By Bill Wine
KYW Newsradio 1060
PHILADELPHIA (CBS) -- Discoveries and rediscoveries abound in The Discoverers. Some are made by the characters in this bittersweet comedy, some by us.
Let's start with us.
On the surface, The Discoverers is yet another dysfunctional-family flick. But it feels so freshly observed, it seems highly original.
And the most prominent elements that we viewers rediscover and discover are the splendid talents of an underappreciated actor and a new-to-the-neighborhood actress.
The character actor is Griffin Dunne, a veteran of sixty-some movies whose most recent supporting role was as the disgraced alternative medicine doctor in Dallas Buyers Club and whose showiest starring vehicle was the lead in Martin Scorsese's 1985 comedy, After Hours.
The young actress matching him every step of the way is Madeleine Martin, most of whose credits so far are in television.
They play kindred-spirit father and daughter in The Discoverers, providing the film with a sturdy emotional spine, and are both superb.
This is a modestly budgeted (and Kickstarter kickstarted) independent film that looks at family as a doubled-edge sword; that is, as the source of folks' strengths as well as the reason for their weaknesses.
Dunne plays Lewis Birch, a part-time history professor at a non-accredited Chicago community college (representing a severe academic fall from grace after the early promise he showed at a loftier university) who is working on a massive book (6,000 pages!) from which he has been invited to present some of his research findings at an upcoming conference in Portland, Ore.
Lewis has decided to use a road trip to the conference as an opportunity to bond with his two moody teenagers, 15-year-old Zoe (Ms. Martin) and 17-year-old Jack (Devon Graye) while his ex-wife honeymoons.
But then he receives word that his mother has passed away.
So, even though he has long been estranged from his parents, he and the kids head for his childhood home in Idaho, where they encounter Lewis's father, Stanley (Stuart Margolin), a grandfather Zoe and Jack don't even know.
But Stanley, now a widower, is in a catatonic state.
And as soon as we meet Stanley (between Lewis and whom there is no love lost or found), we realize that Lewis' academic life's work involves writing a revisionist history book that refutes all the historical "facts" that his Lewis-and-Clark-obsessed father believes in.

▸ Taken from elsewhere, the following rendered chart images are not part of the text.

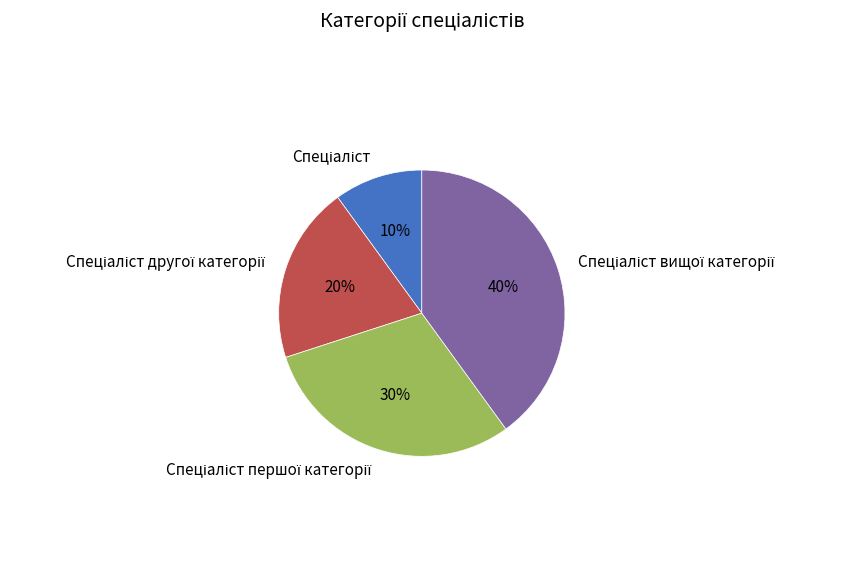

Is there any slice that represents more than half of the pie?

No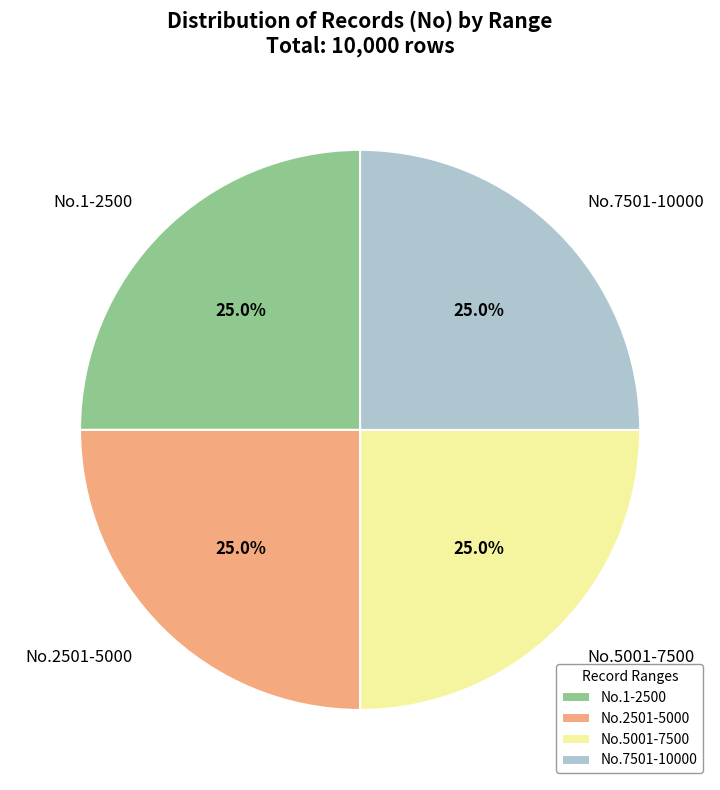

Count the number of slices in the pie.

4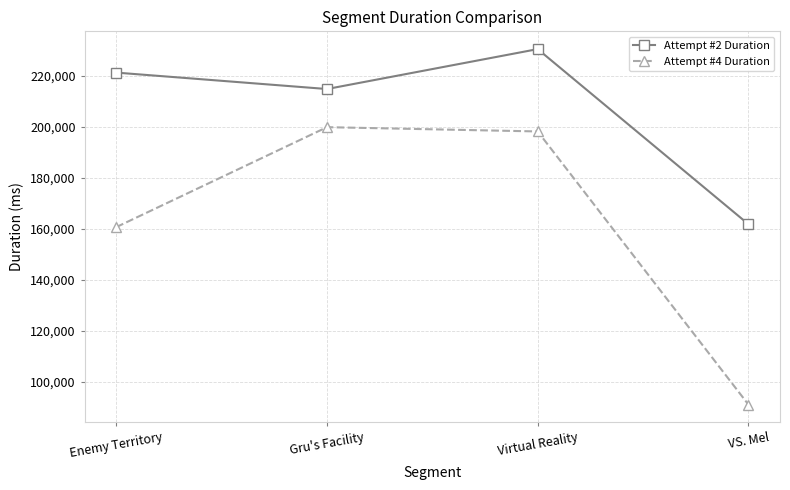

What is the difference between the highest and lowest values at Gru's Facility?

14957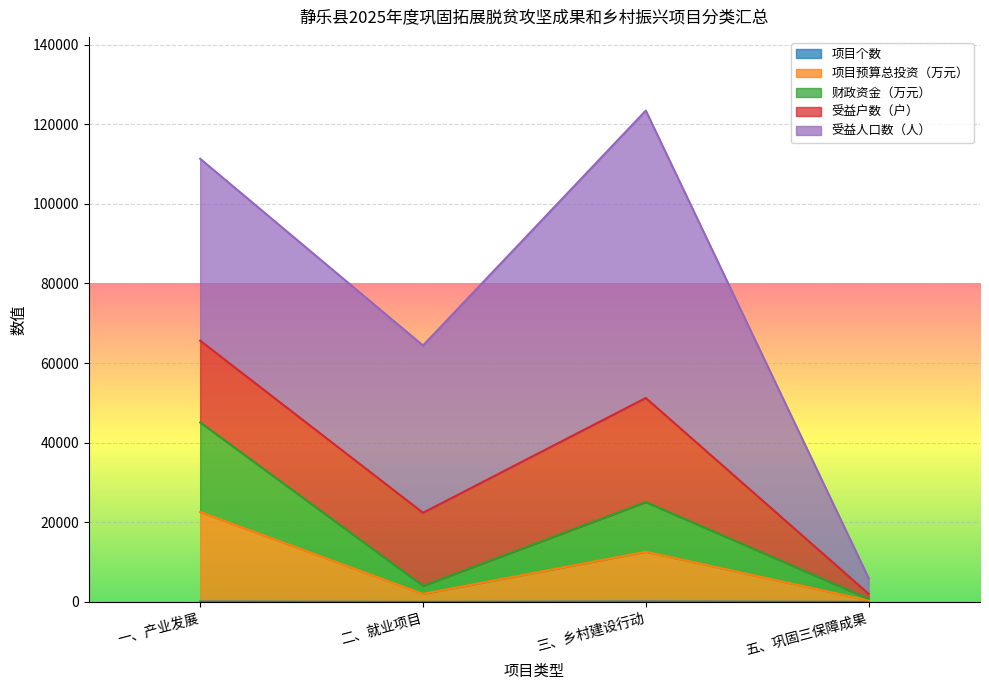

Where is 财政资金（万元） nearest to the value 11479?

三、乡村建设行动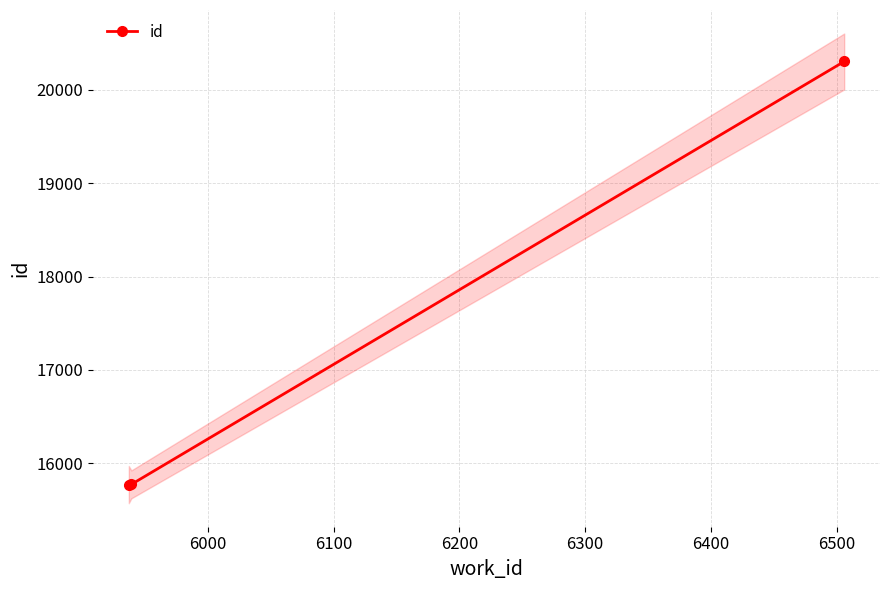

What is the difference between the maximum and second lowest values?

4533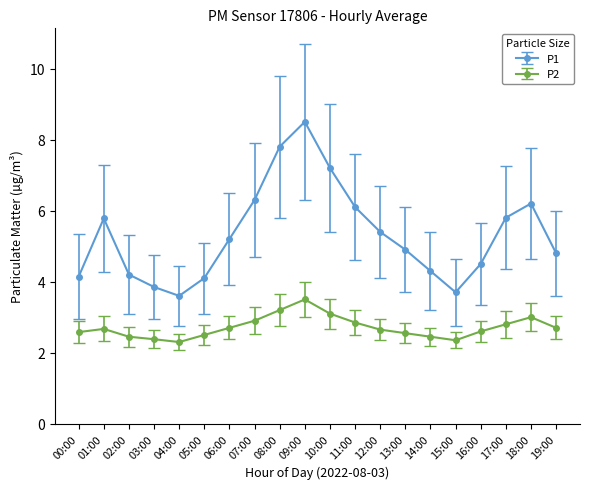

Where is the first local maximum for P2?

01:00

Stanley is a father, after all, who named Lewis and his brother for Lewis and Clark, and who participates in a historical reënactment hike of the Lewis and Clark Expedition, also known as the Corps of Discovery Expedition, every year.
Including this year, which is why Lewis and the kids discover themselves accompanying the grieving patriarch on the trek westward in period costumes, leaving their 21st-century devices and conveniences behind as they look after Stanley while reënacting the momentous 1804 expedition.
First-time writer-director Justin Schwarz takes a chance but gets by with his slightly convoluted premise, and he rights the ship by lending his low-key, character-driven piece abundant humor and pathos as the characters discover things not only about the early American explorers but insights about themselves and each other.
Dunne gives his lived-in protagonist an endearing, sad-sack charm as he struggles to control his frustration and maintain a measure of self-respect, while Martin's dry, deadpan delivery of her witty, compassionately cynical lines as the vegan feminist truth-teller seems to announce the arrival of a wonderfully idiosyncratic comic player.
It's the indelible twosome created by Dunne and Martin who contribute the edge and the heart that the understated journey needs to make us want to walk alongside it.
So we'll reënact 3 stars out of 4. The Discoverers is a delightful discovery.